Ah ha, I finally figured out what this week-long feces-plot is really getting at: it’s Marvin’s origin story! “And from that day on, the world knew him as … THE PANTS-SHITTER!

Apartment 3-G, 10/8/09

Isn’t Margo’s dad supposed to be some rich businessman? Shouldn’t he be able to afford enough Just For Men to dye the hair on the sides of his head as well?

Post Content

Pluggers, 10/7/09

Dum de doo, let’s see what folksy bit of lower-middle-class reactionary agitprop Pluggers has for us today AAAHHH TERRIFYING DEMON GOAT FROM THE PIT OF HELL ITSELF! All apologies to faithful reader True Fable and other known goat-a-philes, but this fellow looks a little bit too much like Baphomet for my taste. I believe that’s actually a mummified goat head that “Bernie Lange” wears as a mask for human sacrifices.

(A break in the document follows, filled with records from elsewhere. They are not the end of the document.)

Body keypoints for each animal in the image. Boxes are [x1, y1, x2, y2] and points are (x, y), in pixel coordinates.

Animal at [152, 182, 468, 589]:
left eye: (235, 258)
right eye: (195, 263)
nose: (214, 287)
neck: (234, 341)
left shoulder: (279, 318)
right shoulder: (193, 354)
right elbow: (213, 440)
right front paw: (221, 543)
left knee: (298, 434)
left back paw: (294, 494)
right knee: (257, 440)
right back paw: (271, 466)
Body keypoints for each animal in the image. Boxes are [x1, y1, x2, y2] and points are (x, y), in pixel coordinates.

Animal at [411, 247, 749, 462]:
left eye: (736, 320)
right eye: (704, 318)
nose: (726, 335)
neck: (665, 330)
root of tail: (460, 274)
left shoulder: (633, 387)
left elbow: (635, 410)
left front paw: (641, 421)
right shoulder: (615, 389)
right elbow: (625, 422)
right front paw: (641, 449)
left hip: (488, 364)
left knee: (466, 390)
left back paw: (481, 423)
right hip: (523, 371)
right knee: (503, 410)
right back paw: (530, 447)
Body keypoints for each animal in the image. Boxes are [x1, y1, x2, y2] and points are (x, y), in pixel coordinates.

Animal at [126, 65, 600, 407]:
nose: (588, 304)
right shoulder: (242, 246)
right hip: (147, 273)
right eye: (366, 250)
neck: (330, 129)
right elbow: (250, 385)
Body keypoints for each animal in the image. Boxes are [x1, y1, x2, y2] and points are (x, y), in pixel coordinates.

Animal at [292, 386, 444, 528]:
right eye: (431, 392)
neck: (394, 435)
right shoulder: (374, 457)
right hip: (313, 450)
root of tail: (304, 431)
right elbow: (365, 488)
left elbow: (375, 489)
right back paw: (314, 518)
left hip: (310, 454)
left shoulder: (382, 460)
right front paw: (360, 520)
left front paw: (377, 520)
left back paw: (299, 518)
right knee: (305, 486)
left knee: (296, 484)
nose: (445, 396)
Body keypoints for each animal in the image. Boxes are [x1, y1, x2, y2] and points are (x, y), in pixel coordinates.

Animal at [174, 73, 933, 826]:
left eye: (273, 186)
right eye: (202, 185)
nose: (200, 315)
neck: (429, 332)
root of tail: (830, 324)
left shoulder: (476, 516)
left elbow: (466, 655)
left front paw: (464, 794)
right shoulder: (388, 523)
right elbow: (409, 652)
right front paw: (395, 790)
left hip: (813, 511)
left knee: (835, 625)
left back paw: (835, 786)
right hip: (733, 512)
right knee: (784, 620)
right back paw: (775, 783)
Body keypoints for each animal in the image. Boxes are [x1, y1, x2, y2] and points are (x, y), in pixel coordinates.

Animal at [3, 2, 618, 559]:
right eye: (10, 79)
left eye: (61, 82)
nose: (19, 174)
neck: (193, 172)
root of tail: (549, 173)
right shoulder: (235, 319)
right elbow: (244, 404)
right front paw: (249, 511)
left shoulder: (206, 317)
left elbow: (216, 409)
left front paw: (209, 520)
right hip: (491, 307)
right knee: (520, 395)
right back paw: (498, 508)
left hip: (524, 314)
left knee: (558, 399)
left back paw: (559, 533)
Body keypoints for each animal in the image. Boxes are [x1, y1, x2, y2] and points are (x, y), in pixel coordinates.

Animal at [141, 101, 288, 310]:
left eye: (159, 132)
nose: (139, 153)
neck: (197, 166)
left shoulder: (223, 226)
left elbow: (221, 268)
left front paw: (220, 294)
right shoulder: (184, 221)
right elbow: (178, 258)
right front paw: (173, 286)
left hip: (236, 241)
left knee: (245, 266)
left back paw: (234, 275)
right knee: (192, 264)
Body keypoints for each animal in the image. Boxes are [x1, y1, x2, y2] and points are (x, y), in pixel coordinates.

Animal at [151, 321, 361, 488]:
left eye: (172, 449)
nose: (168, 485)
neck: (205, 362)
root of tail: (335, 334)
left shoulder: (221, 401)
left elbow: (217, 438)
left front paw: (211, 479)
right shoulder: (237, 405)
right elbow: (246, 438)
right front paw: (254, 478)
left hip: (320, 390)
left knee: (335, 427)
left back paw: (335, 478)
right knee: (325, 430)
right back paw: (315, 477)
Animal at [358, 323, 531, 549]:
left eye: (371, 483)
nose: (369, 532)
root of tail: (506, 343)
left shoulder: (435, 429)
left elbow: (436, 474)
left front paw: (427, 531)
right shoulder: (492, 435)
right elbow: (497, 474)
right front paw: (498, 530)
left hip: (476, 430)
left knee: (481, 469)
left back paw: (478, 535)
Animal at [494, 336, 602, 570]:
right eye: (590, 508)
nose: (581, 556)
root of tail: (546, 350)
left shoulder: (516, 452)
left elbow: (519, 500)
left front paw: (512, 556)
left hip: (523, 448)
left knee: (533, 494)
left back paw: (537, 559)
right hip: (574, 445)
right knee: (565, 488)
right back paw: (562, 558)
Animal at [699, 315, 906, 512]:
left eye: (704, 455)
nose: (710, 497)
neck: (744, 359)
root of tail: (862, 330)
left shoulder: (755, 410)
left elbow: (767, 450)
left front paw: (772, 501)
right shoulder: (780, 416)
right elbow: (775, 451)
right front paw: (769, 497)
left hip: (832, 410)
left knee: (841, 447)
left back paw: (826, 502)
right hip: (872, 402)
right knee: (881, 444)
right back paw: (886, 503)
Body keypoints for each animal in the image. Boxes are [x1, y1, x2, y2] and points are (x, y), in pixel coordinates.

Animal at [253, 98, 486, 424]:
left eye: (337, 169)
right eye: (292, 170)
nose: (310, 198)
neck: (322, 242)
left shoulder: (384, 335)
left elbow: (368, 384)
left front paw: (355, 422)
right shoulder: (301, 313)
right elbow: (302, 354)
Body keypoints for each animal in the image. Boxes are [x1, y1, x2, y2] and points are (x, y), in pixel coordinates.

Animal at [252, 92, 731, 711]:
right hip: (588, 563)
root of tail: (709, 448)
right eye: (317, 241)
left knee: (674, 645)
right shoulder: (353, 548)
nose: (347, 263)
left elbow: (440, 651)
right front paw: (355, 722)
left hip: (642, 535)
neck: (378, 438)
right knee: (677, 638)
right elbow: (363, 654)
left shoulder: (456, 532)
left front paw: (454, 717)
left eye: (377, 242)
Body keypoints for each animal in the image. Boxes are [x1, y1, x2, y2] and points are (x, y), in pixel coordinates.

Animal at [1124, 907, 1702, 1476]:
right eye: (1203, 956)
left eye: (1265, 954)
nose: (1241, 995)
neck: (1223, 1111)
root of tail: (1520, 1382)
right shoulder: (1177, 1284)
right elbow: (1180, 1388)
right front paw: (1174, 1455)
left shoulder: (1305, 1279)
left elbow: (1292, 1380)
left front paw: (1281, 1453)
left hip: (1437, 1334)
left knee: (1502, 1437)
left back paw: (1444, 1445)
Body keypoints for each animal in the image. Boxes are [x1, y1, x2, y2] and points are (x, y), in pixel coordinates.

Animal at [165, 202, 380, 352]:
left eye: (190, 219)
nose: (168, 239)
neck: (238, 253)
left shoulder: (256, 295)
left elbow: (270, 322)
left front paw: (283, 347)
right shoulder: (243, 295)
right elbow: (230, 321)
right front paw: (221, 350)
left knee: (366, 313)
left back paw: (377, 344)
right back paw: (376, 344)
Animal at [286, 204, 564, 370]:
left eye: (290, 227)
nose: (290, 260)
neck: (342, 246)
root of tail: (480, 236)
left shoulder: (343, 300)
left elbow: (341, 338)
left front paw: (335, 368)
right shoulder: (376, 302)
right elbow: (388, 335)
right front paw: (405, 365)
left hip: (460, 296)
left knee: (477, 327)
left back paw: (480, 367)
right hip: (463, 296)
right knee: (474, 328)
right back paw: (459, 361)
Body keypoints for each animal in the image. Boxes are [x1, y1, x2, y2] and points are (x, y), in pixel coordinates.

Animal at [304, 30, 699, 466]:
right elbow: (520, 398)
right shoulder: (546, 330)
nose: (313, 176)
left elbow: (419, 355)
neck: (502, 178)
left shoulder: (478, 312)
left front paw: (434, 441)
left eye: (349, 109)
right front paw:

Satanism aside, what exactly is today’s Pluggers ostensibly indicating to us? That some pluggers have long, scraggly beards? I find this troubling, but it is true that with the aging of the Baby Boomer generation, the plugger and old hippie demographics will only continue to overlap, a long-term trend that’s much more unsettling that the fleeting dalliance between pluggers and hipsters.

Marmaduke, 10/7/09

Ha ha, the STIMULUS PACKAGE, am I right, folks? It looks like Marmaduke saw what a great job other cartoons did with stimulus package jokes and decided to follow up, on its own inscrutable schedule. Like Shoe’s Roz, Marmaduke appears to have ordered some kind of extra-large vibrator, or perhaps a device that electrically stimulates his victims’ flesh, the better to tenderize it before he devours them.

Marvin, 10/7/09

I know that it’s profoundly not news when Marvin makes jokes about shitting, but this week we’re being treated to an epic multi-day story arc — one that’s really impressive in its scope — about how one of Marvin’s associates has taken a huge dump in his pants and how the entire day care smells like feces, much to everyone’s disgust. The smell of poop is so bad that it’s threatening to blind Marvin, and it’s only Wednesday, so I can’t wait to see what heights of turd-focused drama we’ll see by the end of the week.

Hi and Lois, 10/7/09

Notice all the extra whitespace in Trixie’s thought balloon in panel one; does this indicate that the original dialogue was changed at the last minute? Perhaps Walker-Browne Amalgamated Humor Enterprises LLC tried and failed to get the first ever “infant with a hangover” joke into America’s funny pages.

Ziggy, 10/7/09

The car that Ziggy wants to buy is attempting to commit suicide, for obvious reasons.